The claims being made by now-U.S. citizens have had a major impact on Nicaragua’s finances. Nicaragua has given out $1.232 billion dollars in government bonds to U.S. claimants since 1990, and pays the servicing on that debt each year. These debt payments amount to large percentages of the Nicaraguan budget. In 2008 for example, the government paid US$132.3 million to the bond holders which was the equivalent of 56% of the government’s total expenditures on health care, or 39% of the government’s total expenditures on education, or, perhaps even more shockingly, 19.3% of Nicaragua’s gross domestic productivity. Clearly, these numbers take a huge toll on Nicaragua’s budget.
Claims Under Ortega
The Ortega administration has taken large strides toward addressing the issue of compensation in the cases that provide adequate justification for their claims. 191 claims have been satisfactorily settled.

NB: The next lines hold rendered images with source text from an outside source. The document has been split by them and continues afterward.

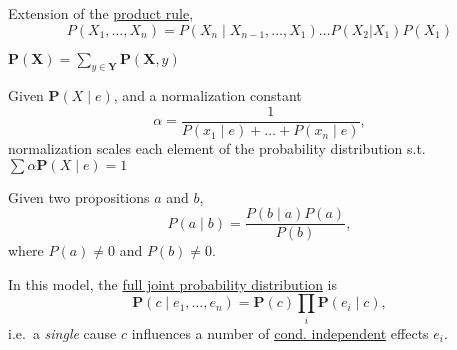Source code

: \documentclass{article}
\begin{document}
\begin{definition}\label{def:chain-rule} Extension of the
  \hyperref[def:prod-rule]{product rule},
  \[
    P(X_1, \dots, X_n) = P(X_n \mid X_{n-1}, \dots, X_1) \dots P(X_2 |
    X_1) P(X_1)
  \]
\end{definition}

\begin{definition}[Marginalisation]\label{def:margin}
  $\mathbf{P}(\mathbf{X}) = \sum_{y \in \mathbf{Y}}
  \mathbf{P}(\mathbf{X}, y)$
\end{definition}

\begin{definition}[Normalisation]\label{def:normalis}
  Given $\mathbf{P}(X \mid e)$, and a normalization constant \[
    \alpha = \frac{1}{ P(x_1 \mid e) + \dots + P(x_n \mid e)}, \]
  normalization scales each element of the probability distribution
  s.t. $\sum \alpha \mathbf{P}(X \mid e) = 1$
\end{definition}

\begin{definition}\label{def:bayes-rule}
  Given two propositions $a$ and $b$,
  \[ P(a \mid b) = \frac{P(b \mid a) P(a)}{P(b)}, \] where
  $P(a) \neq 0$ and $P(b) \neq 0$.
\end{definition}

\begin{definition}\label{def:naive-bayes-model}
  In this model, the \hyperref[def:fjdp]{full joint probability
    distribution} is
  \[ \mathbf{P}(c \mid e_1, \dots, e_n) = \mathbf{P}(c) \prod_i
    \mathbf{P}(e_i \mid c), \] i.e.\ a \emph{single} cause $c$
  influences a number of \hyperref[def:cond-indep]{cond. independent}
  effects $e_i$.
\end{definition}
\end{document}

Moreover, the Ortega government has upheld the agreement reached with the U.S. in late 2008. This agreement included the creation of the Office of Attention to U.S. Citizens under the Prosecutor General of the Republic. The Nicaraguan government also agreed to send monthly reports of settlements to the U.S. embassy. Additionally, for claims that were filed without all required documents, the Nicaraguan government agreed to notify claimants.

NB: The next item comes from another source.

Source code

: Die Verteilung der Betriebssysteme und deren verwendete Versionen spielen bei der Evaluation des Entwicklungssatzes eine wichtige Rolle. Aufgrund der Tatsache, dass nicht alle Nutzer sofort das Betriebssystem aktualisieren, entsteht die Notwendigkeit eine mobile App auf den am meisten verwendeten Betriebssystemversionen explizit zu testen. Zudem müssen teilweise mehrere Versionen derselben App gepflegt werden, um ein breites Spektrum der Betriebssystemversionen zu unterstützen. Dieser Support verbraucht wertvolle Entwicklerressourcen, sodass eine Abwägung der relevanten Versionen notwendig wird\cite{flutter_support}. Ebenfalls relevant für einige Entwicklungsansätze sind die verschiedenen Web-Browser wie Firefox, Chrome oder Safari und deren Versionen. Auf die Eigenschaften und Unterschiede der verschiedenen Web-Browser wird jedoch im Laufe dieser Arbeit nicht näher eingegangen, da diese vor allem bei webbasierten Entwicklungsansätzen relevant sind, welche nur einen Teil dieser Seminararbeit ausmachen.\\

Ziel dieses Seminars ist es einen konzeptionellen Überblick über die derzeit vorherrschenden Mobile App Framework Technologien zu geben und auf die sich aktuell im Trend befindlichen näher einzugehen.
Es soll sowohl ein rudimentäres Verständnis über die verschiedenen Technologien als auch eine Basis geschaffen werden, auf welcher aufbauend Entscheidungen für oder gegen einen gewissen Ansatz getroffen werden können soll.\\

Ortega has, however, challenged the legitimacy of some claims, revoking 270 due to the fact that the properties had been owned by Somoza and some of his closest associates. Furthermore, the Ortega government has challenged the U.S. State Department on a number of claims. He asserts that 52 claimants have not presented adequate documentation of ownership. Additionally, he states that he is unable to settle claims with those insisting on compensation for the "nostalgic value" of properties, rather than merely their tax appraisal values. Other properties on the list have already been passed on to legitimate beneficiaries. Currently, Ortega is seeking review of the waiver list in order to dismiss the claims of those who have lived outside of Nicaragua for ten years without naming a legal representative in the country.
U.S. Action Required
It is evident that the laws enforcing a continuing policy of U.S. interventionism in the sovereign nations of Latin America must be reviewed. While this policy at least enjoyed a vague veil of legitimacy from the fearful right wing during the Cold War, it is evident now that it actually promotes a system of harsh economic punishment for already financially strained countries.

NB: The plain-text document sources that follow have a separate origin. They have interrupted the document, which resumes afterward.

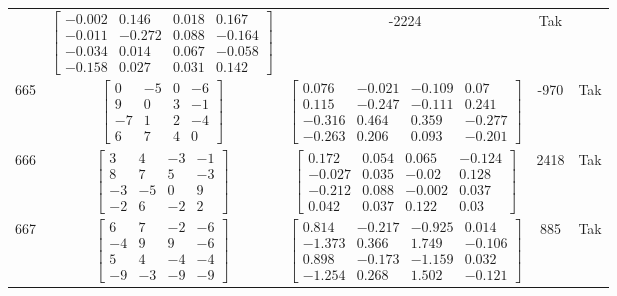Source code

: \documentclass[a4paper,12pt]{article}
\begin{document}
\begin{tabular}{c c c c c}
&
$\begin{bmatrix} -0.002 & 0.146 & 0.018 & 0.167 \\ -0.011 & -0.272 & 0.088 & -0.164 \\ -0.034 & 0.014 & 0.067 & -0.058 \\ -0.158 & 0.027 & 0.031 & 0.142 \end{bmatrix}$
&
-2224
&
Tak
\\
665
&
$\begin{bmatrix} 0 & -5 & 0 & -6 \\ 9 & 0 & 3 & -1 \\ -7 & 1 & 2 & -4 \\ 6 & 7 & 4 & 0 \end{bmatrix}$
&
$\begin{bmatrix} 0.076 & -0.021 & -0.109 & 0.07 \\ 0.115 & -0.247 & -0.111 & 0.241 \\ -0.316 & 0.464 & 0.359 & -0.277 \\ -0.263 & 0.206 & 0.093 & -0.201 \end{bmatrix}$
&
-970
&
Tak
\\
666
&
$\begin{bmatrix} 3 & 4 & -3 & -1 \\ 8 & 7 & 5 & -3 \\ -3 & -5 & 0 & 9 \\ -2 & 6 & -2 & 2 \end{bmatrix}$
&
$\begin{bmatrix} 0.172 & 0.054 & 0.065 & -0.124 \\ -0.027 & 0.035 & -0.02 & 0.128 \\ -0.212 & 0.088 & -0.002 & 0.037 \\ 0.042 & 0.037 & 0.122 & 0.03 \end{bmatrix}$
&
2418
&
Tak
\\
667
&
$\begin{bmatrix} 6 & 7 & -2 & -6 \\ -4 & 9 & 9 & -6 \\ 5 & 4 & -4 & -4 \\ -9 & -3 & -9 & -9 \end{bmatrix}$
&
$\begin{bmatrix} 0.814 & -0.217 & -0.925 & 0.014 \\ -1.373 & 0.366 & 1.749 & -0.106 \\ 0.898 & -0.173 & -1.159 & 0.032 \\ -1.254 & 0.268 & 1.502 & -0.121 \end{bmatrix}$
&
885
&
Tak
\\

\end{tabular}
\end{document}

In order to ensure that the U.S. is actually promoting democracy, as it claims, it is important to revoke laws that benefit only a handful of individuals, while economically punishing the vast majority of those in the region. Until the Helms-Burton Law and its predecessors are removed from the books, a relationship of distrust will remain a characteristic of Latin American-U.S. relations. In order to promote a policy of mutual respect between the U.S. and the region, Latin America must be afforded recognition of its sovereignty and be allowed to control its internal land reform policies without punishment from its neighbor to the north. It is only then that the imperialistic legacy of Cold War U.S. can begin to be forgiven and forgotten.